◆ PROBLEM STATEMENT
Quote verbatim the part of the data that opens with the line containing "state / province: Alaska" and closes with the line containing "collector number: MARSB-127/9865", including both of those lines.

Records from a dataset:

>> START

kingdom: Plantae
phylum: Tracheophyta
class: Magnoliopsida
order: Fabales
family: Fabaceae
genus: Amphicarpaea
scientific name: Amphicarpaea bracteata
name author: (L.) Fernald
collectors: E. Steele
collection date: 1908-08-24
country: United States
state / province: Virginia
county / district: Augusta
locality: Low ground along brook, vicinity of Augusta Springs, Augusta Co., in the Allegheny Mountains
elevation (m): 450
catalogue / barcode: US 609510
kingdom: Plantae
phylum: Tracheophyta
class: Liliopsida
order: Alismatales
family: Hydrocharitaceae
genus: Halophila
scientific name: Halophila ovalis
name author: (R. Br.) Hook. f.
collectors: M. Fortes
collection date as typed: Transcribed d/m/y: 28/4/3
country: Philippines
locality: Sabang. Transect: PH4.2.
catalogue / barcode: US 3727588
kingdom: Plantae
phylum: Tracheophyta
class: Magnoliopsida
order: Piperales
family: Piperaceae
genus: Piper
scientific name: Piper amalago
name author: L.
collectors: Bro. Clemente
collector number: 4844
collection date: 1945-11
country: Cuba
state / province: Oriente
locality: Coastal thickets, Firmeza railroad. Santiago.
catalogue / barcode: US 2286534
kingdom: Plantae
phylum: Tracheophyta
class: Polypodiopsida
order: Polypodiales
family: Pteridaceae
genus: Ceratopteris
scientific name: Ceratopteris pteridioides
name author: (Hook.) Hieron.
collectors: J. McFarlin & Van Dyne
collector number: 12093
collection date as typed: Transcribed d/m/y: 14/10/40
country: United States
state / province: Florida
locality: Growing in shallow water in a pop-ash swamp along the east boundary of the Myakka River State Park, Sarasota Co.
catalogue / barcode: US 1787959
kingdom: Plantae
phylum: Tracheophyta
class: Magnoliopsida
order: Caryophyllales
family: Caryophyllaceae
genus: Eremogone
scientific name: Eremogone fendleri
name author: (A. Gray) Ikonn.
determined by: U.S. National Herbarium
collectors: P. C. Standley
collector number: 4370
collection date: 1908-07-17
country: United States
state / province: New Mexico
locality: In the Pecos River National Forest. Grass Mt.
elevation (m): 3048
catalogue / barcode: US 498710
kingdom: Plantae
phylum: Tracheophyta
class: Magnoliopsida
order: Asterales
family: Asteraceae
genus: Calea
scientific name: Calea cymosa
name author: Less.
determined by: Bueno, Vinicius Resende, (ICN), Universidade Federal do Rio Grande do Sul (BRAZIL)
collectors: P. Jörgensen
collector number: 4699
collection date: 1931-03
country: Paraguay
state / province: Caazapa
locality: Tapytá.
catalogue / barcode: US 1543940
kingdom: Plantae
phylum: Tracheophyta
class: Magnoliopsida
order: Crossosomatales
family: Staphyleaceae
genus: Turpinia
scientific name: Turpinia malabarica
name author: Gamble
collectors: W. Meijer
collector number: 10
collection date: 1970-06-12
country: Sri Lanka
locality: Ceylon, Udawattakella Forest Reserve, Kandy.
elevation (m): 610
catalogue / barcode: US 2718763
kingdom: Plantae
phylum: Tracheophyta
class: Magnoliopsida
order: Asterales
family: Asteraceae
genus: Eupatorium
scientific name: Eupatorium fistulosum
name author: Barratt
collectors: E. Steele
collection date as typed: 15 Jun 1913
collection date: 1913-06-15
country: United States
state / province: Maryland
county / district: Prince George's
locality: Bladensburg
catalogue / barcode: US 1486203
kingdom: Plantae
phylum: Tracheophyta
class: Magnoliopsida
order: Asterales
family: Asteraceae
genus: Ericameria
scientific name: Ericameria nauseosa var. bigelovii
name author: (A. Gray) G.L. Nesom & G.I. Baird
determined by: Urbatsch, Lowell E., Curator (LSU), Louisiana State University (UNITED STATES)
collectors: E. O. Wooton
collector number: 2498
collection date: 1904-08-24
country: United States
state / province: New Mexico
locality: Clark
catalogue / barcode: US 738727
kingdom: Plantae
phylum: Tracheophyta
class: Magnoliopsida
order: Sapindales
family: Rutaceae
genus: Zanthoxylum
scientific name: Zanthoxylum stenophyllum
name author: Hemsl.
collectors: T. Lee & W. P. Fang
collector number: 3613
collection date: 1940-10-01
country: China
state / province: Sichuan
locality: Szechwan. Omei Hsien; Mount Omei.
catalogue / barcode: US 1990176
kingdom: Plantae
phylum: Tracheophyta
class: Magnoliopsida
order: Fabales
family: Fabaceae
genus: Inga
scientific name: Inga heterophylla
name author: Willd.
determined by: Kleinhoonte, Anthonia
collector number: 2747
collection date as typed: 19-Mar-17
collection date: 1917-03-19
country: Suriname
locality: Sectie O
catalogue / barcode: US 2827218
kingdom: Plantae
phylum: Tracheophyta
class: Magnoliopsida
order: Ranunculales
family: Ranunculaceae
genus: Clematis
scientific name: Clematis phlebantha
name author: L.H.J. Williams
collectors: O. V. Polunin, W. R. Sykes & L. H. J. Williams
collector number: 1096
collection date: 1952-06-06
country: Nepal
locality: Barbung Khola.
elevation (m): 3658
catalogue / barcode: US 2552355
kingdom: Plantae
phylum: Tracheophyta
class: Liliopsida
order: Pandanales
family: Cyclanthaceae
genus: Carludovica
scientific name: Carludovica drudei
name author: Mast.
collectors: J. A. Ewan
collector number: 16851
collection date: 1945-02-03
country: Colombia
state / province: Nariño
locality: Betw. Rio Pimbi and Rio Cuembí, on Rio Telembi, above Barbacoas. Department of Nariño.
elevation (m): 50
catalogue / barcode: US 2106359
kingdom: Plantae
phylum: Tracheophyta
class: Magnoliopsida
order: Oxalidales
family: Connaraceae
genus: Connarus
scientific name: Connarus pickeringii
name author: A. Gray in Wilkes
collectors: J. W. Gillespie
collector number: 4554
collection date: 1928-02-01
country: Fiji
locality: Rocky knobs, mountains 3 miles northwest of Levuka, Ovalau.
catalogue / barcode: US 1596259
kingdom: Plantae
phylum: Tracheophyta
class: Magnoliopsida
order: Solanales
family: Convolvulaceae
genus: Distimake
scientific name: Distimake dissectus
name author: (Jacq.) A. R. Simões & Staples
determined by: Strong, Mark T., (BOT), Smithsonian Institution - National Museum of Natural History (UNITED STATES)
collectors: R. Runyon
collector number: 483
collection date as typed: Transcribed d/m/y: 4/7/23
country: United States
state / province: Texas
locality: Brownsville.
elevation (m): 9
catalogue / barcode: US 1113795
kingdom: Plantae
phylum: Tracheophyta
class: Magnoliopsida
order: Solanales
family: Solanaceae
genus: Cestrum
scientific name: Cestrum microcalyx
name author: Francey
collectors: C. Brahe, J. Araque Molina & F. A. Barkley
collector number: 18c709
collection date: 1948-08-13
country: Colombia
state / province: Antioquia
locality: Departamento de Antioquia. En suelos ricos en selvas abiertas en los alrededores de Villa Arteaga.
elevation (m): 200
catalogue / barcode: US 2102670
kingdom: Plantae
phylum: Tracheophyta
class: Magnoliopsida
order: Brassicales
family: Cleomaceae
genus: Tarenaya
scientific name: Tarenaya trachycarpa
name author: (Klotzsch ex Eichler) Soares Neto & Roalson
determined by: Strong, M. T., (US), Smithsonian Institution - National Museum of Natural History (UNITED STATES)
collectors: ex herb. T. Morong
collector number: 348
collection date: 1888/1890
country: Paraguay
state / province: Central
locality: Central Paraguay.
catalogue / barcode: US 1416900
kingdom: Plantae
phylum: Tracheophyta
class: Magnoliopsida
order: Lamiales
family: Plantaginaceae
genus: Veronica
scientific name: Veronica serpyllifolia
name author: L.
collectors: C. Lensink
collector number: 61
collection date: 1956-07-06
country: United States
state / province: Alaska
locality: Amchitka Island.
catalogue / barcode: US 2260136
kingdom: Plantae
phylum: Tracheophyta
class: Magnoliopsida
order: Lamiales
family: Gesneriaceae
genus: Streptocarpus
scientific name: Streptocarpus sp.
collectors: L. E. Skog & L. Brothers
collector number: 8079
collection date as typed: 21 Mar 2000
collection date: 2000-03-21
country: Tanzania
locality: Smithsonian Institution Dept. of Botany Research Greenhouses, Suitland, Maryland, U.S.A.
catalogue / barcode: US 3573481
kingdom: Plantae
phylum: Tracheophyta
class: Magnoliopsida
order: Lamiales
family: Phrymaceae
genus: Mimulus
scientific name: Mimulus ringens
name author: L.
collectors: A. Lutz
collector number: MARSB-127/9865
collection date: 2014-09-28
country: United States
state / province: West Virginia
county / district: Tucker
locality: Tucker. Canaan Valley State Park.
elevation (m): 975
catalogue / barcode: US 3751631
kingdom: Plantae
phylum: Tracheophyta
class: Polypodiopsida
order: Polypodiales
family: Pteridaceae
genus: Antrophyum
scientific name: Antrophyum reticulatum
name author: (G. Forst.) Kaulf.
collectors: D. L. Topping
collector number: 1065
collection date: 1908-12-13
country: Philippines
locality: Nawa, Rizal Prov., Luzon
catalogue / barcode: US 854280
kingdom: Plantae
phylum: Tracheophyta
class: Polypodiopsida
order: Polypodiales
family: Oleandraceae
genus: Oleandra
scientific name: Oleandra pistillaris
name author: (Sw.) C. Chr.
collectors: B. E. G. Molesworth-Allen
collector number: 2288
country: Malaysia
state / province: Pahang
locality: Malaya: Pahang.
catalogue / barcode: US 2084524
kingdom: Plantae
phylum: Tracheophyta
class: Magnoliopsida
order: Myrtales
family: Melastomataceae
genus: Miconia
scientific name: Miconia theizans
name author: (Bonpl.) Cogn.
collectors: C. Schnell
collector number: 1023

>> END

◆ FINAL RESULT
state / province: Alaska
locality: Amchitka Island.
catalogue / barcode: US 2260136
kingdom: Plantae
phylum: Tracheophyta
class: Magnoliopsida
order: Lamiales
family: Gesneriaceae
genus: Streptocarpus
scientific name: Streptocarpus sp.
collectors: L. E. Skog & L. Brothers
collector number: 8079
collection date as typed: 21 Mar 2000
collection date: 2000-03-21
country: Tanzania
locality: Smithsonian Institution Dept. of Botany Research Greenhouses, Suitland, Maryland, U.S.A.
catalogue / barcode: US 3573481
kingdom: Plantae
phylum: Tracheophyta
class: Magnoliopsida
order: Lamiales
family: Phrymaceae
genus: Mimulus
scientific name: Mimulus ringens
name author: L.
collectors: A. Lutz
collector number: MARSB-127/9865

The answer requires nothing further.